▶ ENTRIES SHOWN
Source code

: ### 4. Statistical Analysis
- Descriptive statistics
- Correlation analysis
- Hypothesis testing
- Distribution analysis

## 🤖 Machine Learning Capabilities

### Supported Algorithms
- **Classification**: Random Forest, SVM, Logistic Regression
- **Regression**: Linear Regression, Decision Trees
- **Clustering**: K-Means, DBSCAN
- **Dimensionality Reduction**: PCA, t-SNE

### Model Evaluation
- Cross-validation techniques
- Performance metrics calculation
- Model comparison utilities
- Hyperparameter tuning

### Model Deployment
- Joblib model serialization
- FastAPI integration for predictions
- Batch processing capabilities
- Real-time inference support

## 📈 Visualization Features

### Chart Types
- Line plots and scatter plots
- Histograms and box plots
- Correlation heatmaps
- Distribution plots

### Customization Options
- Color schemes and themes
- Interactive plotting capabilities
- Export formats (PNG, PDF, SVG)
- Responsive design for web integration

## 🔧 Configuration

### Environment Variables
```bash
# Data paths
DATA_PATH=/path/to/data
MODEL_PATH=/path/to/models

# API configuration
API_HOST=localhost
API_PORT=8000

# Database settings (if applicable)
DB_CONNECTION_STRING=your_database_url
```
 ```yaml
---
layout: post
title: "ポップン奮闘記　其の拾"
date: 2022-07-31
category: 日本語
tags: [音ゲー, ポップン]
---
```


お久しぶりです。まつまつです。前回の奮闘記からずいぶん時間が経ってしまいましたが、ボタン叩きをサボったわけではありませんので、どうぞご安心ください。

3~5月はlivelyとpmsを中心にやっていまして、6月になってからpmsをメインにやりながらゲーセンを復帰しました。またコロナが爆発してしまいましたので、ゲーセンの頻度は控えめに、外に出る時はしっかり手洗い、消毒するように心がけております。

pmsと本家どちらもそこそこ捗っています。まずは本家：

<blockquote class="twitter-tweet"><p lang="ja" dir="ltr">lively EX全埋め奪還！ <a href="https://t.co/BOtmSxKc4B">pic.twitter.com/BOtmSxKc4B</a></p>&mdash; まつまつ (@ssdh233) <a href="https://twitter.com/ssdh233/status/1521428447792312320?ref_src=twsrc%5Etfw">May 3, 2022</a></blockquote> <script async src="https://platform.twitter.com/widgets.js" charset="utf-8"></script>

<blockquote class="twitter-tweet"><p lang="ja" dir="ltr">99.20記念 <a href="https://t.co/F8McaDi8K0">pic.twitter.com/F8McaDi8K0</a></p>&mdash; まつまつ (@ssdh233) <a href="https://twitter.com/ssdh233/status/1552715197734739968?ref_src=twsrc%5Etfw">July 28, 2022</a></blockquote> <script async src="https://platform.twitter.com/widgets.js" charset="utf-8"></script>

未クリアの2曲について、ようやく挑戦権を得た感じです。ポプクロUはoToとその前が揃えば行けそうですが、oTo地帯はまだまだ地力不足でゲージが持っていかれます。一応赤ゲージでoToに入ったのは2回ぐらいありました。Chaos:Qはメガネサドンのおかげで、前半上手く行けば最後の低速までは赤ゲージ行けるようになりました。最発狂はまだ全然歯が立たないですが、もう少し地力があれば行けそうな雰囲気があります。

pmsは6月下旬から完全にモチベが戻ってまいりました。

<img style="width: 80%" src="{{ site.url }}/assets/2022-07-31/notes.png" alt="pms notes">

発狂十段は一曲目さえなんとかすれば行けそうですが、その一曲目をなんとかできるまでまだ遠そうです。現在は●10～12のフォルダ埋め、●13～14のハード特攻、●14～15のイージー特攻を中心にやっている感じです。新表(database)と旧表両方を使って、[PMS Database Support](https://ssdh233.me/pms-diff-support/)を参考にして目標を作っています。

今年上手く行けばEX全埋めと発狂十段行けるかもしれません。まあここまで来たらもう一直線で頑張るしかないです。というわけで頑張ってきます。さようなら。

▶ TASK DESCRIPTION
Copy exactly the opening line of the material, the line bearing "- Cross-validation techniques", and every line between them. Include nothing else.

▶ ANSWER TO THE PROBLEM
Source code

: ### 4. Statistical Analysis
- Descriptive statistics
- Correlation analysis
- Hypothesis testing
- Distribution analysis

## 🤖 Machine Learning Capabilities

### Supported Algorithms
- **Classification**: Random Forest, SVM, Logistic Regression
- **Regression**: Linear Regression, Decision Trees
- **Clustering**: K-Means, DBSCAN
- **Dimensionality Reduction**: PCA, t-SNE

### Model Evaluation
- Cross-validation techniques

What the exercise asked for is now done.